- _To do_
From the entries provided below, copy each line that contains the word "corners".

- _Excerpted records_
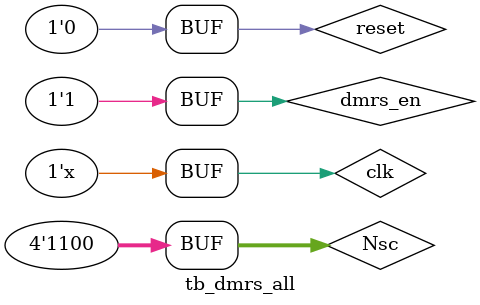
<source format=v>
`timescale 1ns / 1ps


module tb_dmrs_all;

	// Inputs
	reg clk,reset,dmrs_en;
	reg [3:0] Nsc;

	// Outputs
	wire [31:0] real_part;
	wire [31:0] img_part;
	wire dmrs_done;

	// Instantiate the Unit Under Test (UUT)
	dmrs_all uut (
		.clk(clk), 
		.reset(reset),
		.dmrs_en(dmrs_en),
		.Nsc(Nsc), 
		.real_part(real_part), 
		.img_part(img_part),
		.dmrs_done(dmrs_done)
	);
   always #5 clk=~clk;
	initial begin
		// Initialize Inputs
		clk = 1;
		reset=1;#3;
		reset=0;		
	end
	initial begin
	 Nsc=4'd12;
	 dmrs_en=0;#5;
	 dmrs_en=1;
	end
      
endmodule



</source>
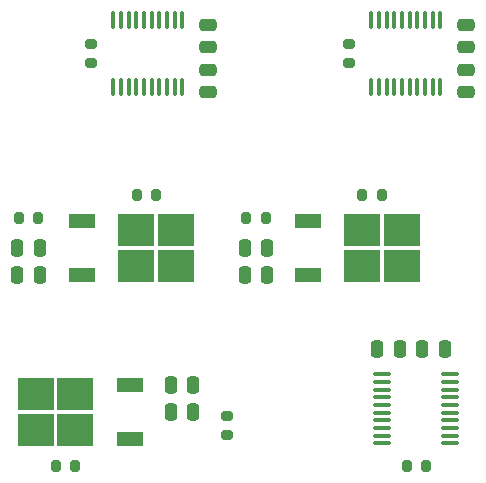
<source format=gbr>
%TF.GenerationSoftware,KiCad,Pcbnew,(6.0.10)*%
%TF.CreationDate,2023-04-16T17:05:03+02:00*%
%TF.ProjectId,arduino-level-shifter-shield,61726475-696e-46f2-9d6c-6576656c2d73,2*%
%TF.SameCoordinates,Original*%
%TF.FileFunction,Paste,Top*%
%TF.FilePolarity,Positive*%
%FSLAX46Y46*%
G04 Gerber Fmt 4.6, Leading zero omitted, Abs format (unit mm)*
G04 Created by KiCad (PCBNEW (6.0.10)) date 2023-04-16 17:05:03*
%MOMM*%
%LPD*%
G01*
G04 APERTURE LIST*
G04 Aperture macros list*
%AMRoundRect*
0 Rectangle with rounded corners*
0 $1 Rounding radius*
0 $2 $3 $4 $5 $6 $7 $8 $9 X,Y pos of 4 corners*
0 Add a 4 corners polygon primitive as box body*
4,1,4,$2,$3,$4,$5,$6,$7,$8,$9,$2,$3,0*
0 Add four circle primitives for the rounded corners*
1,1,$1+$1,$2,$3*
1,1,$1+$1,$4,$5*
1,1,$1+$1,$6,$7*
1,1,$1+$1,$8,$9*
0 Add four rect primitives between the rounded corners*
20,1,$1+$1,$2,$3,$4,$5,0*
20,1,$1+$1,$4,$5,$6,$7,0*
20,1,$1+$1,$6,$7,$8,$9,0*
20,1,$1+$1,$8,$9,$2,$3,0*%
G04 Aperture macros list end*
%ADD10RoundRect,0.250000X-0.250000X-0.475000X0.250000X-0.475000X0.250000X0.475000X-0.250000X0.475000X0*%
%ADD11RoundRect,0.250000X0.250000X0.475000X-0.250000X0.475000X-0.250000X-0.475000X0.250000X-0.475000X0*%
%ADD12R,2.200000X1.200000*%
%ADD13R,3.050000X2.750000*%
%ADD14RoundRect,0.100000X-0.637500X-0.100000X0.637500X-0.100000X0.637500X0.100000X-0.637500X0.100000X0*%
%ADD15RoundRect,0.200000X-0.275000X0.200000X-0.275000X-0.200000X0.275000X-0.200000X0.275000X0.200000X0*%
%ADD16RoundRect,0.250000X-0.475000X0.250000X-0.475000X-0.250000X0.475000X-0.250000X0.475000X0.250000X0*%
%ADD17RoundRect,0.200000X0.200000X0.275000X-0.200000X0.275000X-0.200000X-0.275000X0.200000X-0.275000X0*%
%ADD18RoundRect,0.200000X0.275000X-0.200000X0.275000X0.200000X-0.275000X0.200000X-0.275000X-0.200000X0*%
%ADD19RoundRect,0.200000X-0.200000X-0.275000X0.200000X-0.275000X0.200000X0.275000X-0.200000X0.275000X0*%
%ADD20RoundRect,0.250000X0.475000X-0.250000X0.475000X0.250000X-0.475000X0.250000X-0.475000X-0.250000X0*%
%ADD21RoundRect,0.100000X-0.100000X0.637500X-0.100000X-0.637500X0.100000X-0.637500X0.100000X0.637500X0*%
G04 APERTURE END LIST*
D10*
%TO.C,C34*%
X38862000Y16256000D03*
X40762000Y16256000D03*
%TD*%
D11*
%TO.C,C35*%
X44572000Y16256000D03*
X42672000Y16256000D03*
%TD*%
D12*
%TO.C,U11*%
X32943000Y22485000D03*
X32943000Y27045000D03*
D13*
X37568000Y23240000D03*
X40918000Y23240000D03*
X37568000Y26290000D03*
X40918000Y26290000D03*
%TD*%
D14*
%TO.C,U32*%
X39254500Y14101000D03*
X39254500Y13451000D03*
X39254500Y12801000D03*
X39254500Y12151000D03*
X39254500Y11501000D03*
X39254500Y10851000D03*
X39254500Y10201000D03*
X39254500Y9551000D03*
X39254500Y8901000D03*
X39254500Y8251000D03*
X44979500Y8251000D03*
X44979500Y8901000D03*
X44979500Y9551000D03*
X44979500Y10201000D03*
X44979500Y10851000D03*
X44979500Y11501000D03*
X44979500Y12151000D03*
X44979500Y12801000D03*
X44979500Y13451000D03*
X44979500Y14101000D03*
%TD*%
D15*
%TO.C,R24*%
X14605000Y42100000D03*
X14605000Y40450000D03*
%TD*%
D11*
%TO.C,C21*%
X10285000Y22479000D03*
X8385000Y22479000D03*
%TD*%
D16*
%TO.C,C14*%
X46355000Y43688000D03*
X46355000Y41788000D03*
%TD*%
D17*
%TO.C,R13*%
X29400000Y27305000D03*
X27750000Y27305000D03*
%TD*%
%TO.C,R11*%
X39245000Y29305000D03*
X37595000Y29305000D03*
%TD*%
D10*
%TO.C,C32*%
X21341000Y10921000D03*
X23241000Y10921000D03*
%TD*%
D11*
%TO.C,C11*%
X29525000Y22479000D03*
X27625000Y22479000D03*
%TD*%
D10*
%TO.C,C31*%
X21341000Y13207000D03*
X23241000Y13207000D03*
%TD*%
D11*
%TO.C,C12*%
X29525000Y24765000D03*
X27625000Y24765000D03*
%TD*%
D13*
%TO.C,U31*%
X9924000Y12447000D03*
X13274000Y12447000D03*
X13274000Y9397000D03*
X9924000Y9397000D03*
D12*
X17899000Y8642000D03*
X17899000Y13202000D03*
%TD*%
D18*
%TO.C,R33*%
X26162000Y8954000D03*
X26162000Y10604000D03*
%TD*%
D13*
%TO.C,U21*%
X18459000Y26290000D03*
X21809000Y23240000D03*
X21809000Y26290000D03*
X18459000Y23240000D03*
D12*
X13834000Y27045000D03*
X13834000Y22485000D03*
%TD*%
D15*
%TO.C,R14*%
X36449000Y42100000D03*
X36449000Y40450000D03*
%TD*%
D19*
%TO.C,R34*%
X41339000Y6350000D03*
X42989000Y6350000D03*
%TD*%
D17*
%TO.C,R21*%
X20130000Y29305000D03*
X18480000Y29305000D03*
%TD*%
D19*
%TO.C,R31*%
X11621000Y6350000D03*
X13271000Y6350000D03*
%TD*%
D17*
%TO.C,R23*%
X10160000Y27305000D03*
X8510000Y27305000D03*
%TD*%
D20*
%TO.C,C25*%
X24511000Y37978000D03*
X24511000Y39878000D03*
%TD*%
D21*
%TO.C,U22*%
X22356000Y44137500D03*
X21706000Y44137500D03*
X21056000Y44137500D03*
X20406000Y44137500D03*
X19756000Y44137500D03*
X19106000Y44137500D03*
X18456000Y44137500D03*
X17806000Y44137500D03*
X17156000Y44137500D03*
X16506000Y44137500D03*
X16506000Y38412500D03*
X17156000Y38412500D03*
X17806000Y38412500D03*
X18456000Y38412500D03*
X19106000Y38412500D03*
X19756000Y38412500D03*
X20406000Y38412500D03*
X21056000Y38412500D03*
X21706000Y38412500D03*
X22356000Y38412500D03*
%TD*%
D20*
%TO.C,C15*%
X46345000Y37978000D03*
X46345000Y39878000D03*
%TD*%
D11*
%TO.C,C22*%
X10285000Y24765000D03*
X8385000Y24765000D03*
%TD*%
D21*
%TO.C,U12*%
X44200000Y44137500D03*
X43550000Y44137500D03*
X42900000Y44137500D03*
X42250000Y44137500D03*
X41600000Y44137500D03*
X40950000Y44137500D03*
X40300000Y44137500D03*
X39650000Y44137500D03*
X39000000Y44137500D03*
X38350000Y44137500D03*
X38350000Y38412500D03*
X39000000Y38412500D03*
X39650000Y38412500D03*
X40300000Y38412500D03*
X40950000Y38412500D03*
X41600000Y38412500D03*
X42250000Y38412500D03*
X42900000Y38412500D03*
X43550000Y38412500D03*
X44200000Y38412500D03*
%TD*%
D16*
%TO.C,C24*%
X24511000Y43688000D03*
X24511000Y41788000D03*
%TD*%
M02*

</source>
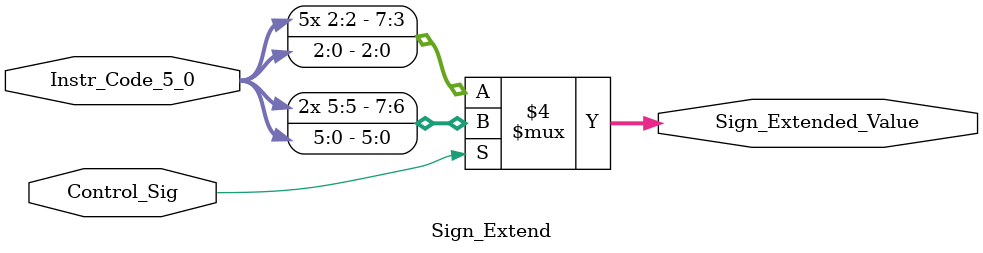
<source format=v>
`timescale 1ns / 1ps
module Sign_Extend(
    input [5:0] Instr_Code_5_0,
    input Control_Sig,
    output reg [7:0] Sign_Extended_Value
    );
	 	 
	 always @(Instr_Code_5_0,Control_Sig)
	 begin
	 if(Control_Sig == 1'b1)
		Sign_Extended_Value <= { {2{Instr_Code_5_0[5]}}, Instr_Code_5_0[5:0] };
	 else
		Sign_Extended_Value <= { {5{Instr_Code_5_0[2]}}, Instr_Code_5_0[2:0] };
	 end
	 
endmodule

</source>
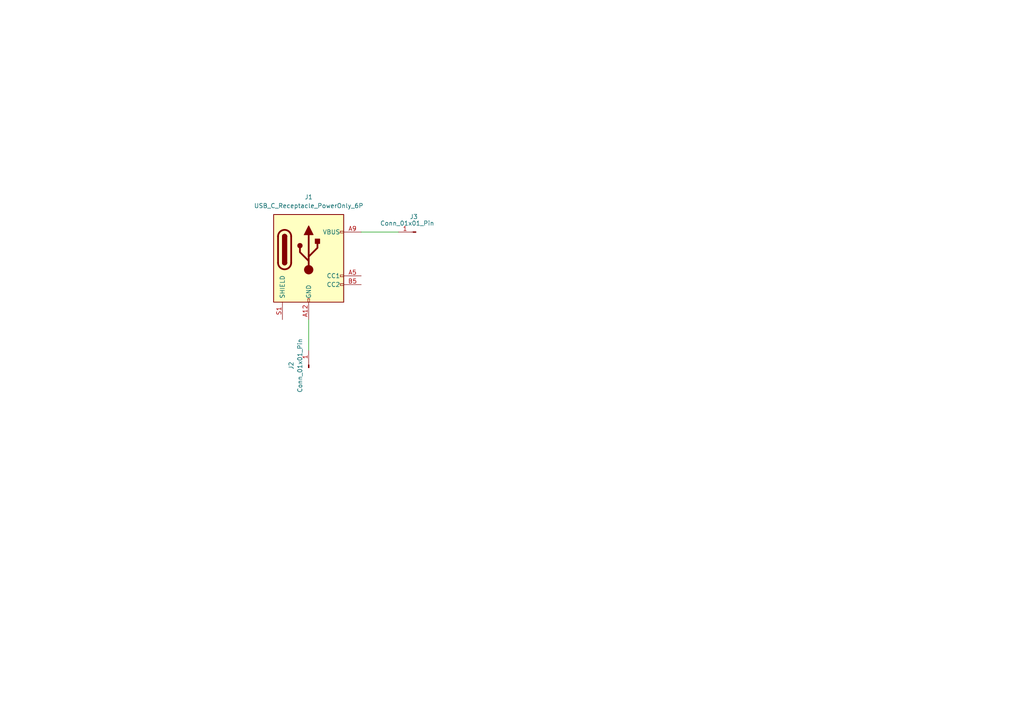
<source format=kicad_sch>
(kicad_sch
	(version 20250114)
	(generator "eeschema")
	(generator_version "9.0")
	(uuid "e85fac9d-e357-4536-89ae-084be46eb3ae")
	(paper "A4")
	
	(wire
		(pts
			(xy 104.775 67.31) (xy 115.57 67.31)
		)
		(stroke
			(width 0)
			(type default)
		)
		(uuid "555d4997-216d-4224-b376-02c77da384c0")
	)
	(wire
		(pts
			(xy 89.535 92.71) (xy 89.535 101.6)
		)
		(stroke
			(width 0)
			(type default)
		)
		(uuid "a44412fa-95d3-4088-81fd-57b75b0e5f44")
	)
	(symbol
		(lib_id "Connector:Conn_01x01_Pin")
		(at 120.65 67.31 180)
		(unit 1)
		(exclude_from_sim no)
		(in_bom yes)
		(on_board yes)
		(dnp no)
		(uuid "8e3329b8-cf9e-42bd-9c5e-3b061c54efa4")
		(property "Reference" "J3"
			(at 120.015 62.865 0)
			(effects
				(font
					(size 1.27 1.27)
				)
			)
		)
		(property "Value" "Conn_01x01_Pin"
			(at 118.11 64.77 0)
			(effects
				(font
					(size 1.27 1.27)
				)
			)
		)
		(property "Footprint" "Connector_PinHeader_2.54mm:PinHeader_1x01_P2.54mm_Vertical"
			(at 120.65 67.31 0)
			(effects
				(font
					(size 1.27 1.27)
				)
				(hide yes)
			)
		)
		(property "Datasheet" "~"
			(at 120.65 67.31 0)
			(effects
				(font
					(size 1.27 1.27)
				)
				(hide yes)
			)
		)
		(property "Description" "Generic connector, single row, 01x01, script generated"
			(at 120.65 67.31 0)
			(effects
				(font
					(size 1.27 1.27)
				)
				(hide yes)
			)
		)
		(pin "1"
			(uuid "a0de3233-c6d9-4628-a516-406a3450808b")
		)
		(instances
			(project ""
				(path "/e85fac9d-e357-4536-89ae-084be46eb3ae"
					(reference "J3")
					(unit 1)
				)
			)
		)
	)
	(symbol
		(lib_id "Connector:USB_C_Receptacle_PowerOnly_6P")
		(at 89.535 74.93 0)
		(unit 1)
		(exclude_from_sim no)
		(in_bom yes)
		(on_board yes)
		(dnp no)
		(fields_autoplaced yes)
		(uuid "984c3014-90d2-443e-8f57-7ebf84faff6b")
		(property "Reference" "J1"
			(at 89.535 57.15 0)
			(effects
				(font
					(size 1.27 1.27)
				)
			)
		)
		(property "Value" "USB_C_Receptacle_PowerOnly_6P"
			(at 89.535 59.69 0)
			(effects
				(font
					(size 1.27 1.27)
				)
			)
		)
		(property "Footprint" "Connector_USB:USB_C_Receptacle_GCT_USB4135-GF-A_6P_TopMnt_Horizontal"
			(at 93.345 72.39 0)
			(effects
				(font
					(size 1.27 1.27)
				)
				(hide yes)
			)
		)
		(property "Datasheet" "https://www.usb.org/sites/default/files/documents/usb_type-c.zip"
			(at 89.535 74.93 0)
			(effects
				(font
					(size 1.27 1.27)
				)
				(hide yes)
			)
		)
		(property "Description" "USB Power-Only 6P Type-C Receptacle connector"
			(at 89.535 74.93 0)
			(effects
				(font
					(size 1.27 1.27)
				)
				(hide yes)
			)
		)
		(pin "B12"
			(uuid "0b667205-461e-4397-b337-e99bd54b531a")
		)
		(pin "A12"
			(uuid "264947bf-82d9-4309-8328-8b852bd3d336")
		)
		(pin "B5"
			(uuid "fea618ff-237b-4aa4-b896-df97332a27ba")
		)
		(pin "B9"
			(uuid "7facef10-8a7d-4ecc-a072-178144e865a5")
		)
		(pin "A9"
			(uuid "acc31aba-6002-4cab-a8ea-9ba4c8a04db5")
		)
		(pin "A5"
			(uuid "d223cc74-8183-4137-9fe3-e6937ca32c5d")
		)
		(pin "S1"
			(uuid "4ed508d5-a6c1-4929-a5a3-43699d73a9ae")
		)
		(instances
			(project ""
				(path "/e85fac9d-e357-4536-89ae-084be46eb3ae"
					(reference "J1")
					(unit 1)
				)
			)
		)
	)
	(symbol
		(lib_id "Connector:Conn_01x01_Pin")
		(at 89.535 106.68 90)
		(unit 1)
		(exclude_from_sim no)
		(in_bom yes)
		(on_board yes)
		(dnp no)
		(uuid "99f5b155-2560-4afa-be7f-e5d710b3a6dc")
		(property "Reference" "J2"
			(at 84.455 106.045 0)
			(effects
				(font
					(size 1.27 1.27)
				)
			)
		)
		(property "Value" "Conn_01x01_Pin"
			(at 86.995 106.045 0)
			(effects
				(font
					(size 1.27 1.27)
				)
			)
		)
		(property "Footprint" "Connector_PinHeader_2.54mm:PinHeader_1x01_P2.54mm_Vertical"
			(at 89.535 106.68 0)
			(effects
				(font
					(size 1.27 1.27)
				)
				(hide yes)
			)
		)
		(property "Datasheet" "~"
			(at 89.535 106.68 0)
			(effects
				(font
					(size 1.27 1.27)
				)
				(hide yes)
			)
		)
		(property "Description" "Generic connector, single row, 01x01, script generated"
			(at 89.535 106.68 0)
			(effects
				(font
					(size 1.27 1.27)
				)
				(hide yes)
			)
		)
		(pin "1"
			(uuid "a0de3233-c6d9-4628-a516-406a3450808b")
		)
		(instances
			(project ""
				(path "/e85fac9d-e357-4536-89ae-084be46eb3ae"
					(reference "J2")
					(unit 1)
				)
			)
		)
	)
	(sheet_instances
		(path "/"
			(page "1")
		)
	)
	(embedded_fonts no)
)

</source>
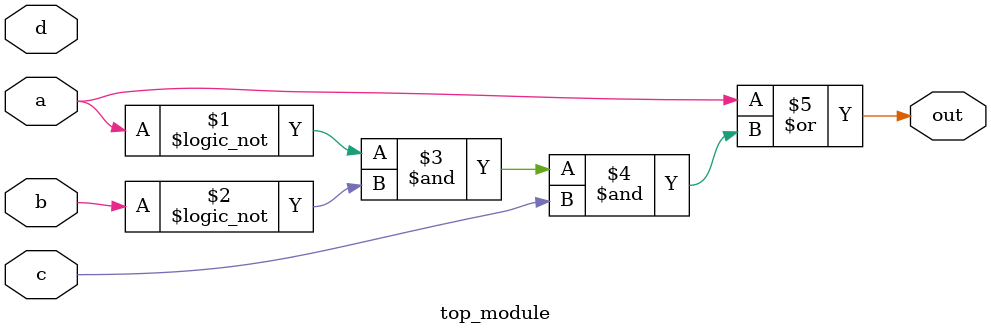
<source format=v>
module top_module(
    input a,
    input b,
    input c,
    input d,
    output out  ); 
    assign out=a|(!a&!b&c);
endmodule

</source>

- _Written answer_
0 Rectangle with rounded corners*
0 $2 $3 $4 $5 $6 $7 $8 $9 X,Y pos of 4 corners*
0 Add a 4 corners polygon primitive as box body*
0 Add four circle primitives for the rounded corners*
0 Add four rect primitives between the rounded corners*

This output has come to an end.